▶ Task prompt
Please retype the data below exactly, stopping after the line with "FIGURE 2 | (A)" and skipping every picture.

▶ Raw data

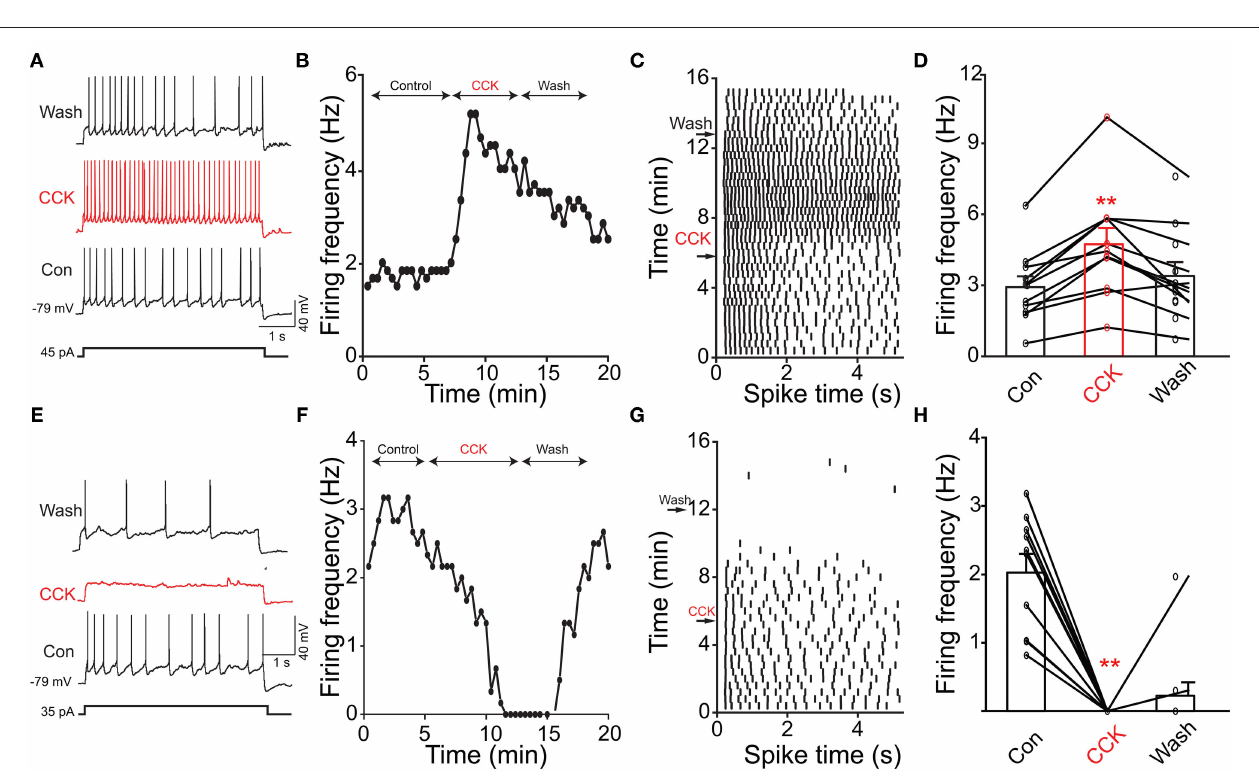
FIGURE 7 | Cholecystokinin (CCK) evoked increased or decreased excitability of PPG neurons. (A) Representative action potentials elicited under baseline (Con), neuromodulator (CCK), and washout (Wash) conditions. (B) Line graph of the recording in A where AP firing frequency vs. time of the recording is plotted. (C) Example raster plot of the cell in (A,B) . (D) Bar/line graph of the mean spike frequency changes for 11 sampled PPG neurons. **Significantly-different from baseline and wash, one-way RM ANOVA with Tukey’s post-hoc test, p < 0.01. (E–H) Same as top panels but for 10 sampled PPG neurons that were inhibited by CCK.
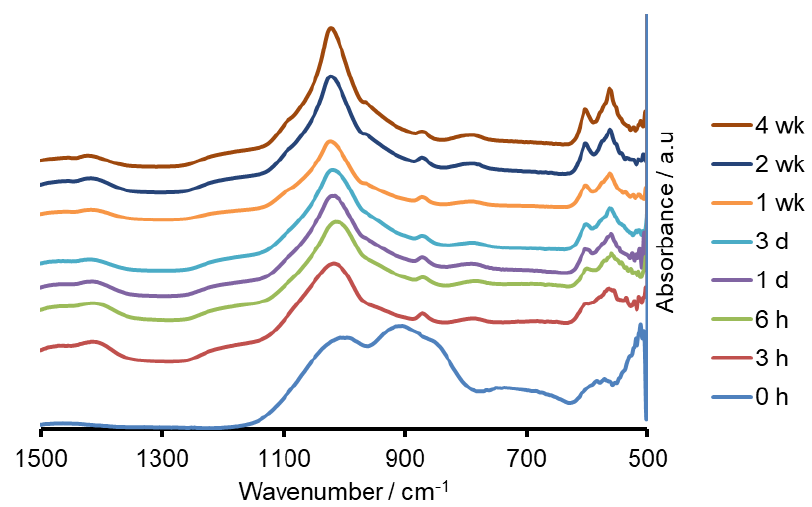
Figure 3. FTIR spectra of Na-FBAG before and after immersion.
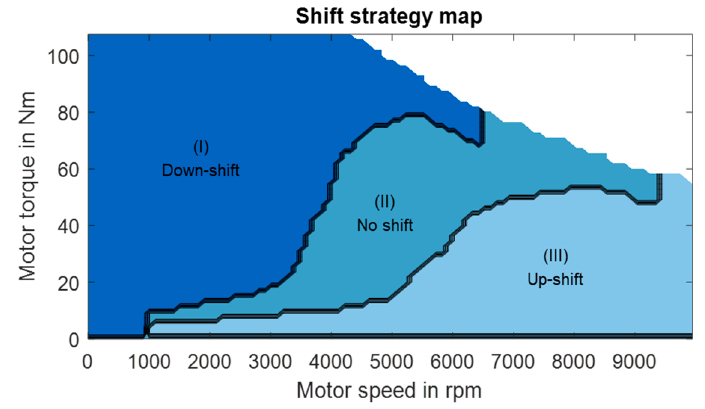
Figure 6. Shift strategy map.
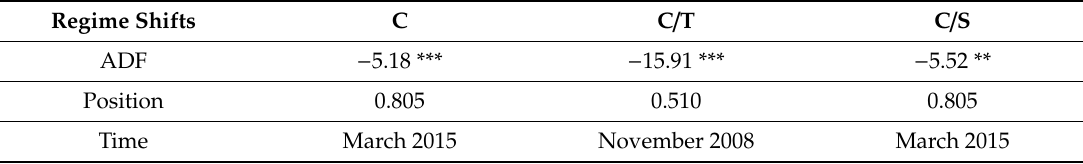
Table 6. Gregory–Hansen cointegration test results.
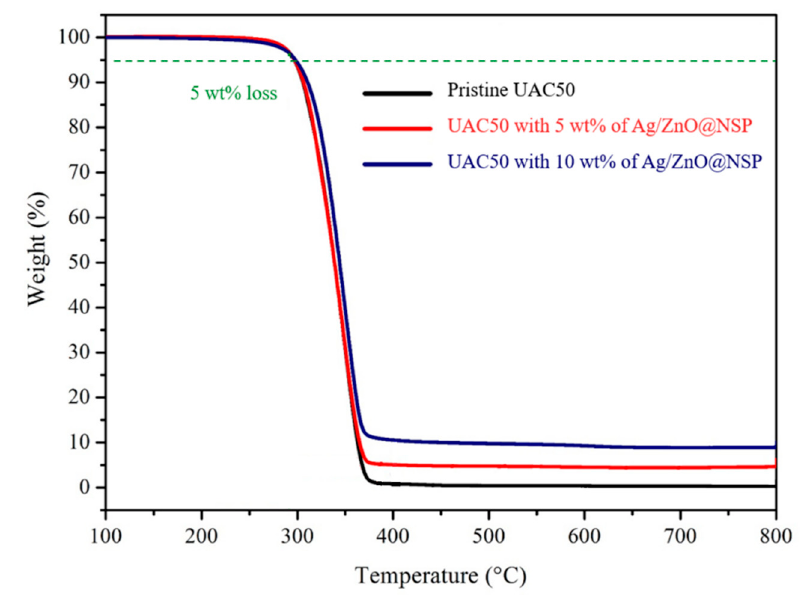
Figure 6. Thermogravimetric analysis (TGA) thermograms of UAC50- and UAC50-based composites.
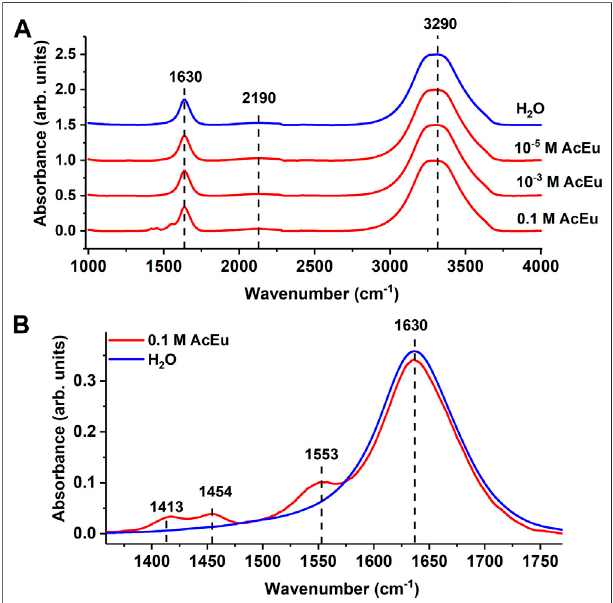
FIGURE 2 | (A) IR spectra of AcEu solutions of different concentrations (red) and water (blue). The spectra are shifted along the ordinate axis. (B) an enlarged section of the spectra in the 1360 – 1770 cm − 1 region. The spectra overlap each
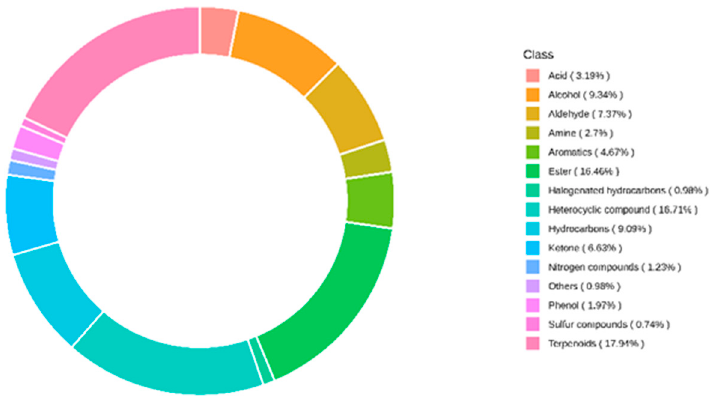
Figure 5. The proportion of the identified flavor metabolites in the composition classification.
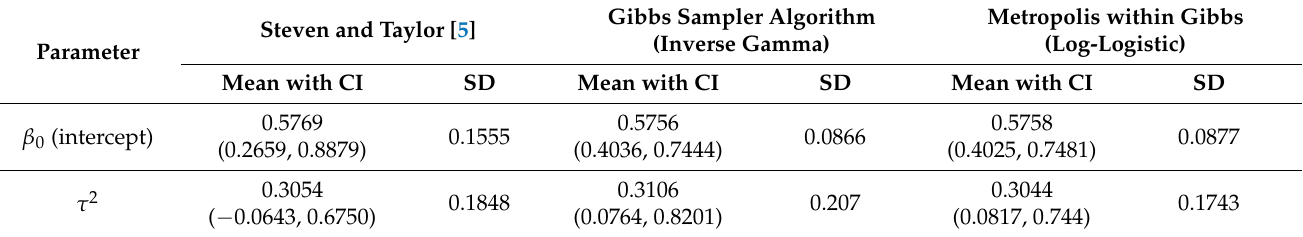
Table 11. Parameter estimates  0 (intercept) and  2 given by Stevens and Taylor [5] ; obtained by the use of the Gibbs sampler algorithm and by the use of the Metropolis within Gibbs (case study).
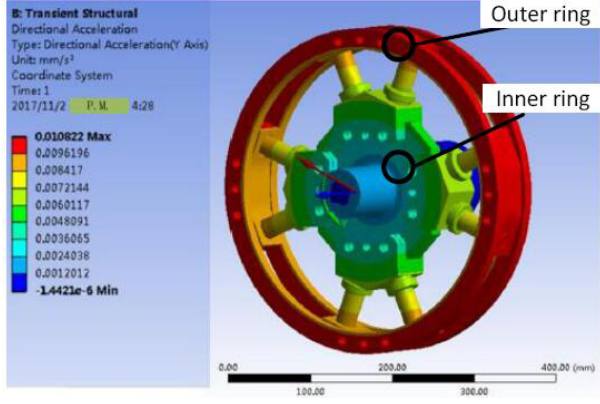
Figure 8. Simulation results of the vibration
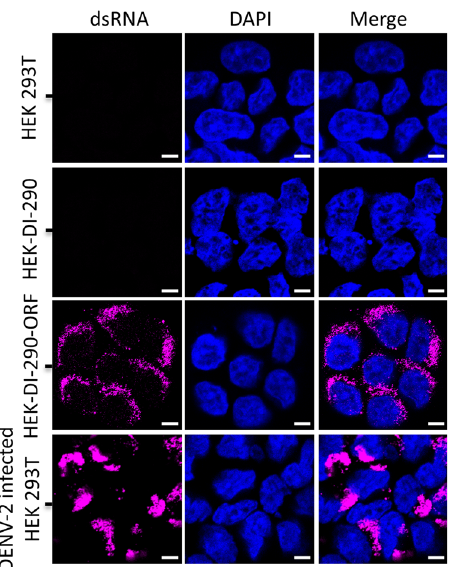
Fig. 2 DI-290 RNA replication in HEK-DI-290-ORF cells. Confocal fl uorescence microscopy of HEK 293T, HEK-DI-290, HEK-DI-290-ORF, and DENV-2 infected HEK 293T cells that were stained with an anti-double strand RNA antibody (magenta). The cells were counterstained with DAPI to stain nuclei (blue). The white bar in the image represents 10 µ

▶ Final answer
FIGURE 7 | Cholecystokinin (CCK) evoked increased or decreased excitability of PPG neurons. (A) Representative action potentials elicited under baseline (Con), neuromodulator (CCK), and washout (Wash) conditions. (B) Line graph of the recording in A where AP firing frequency vs. time of the recording is plotted. (C) Example raster plot of the cell in (A,B) . (D) Bar/line graph of the mean spike frequency changes for 11 sampled PPG neurons. **Significantly-different from baseline and wash, one-way RM ANOVA with Tukey’s post-hoc test, p < 0.01. (E–H) Same as top panels but for 10 sampled PPG neurons that were inhibited by CCK.
Figure 3. FTIR spectra of Na-FBAG before and after immersion.
Figure 6. Shift strategy map.
Table 6. Gregory–Hansen cointegration test results.
Figure 6. Thermogravimetric analysis (TGA) thermograms of UAC50- and UAC50-based composites.
FIGURE 2 | (A) IR spectra of AcEu solutions of different concentrations (red) and water (blue). The spectra are shifted along the ordinate axis. (B) an enlarged section of the spectra in the 1360 – 1770 cm − 1 region. The spectra overlap each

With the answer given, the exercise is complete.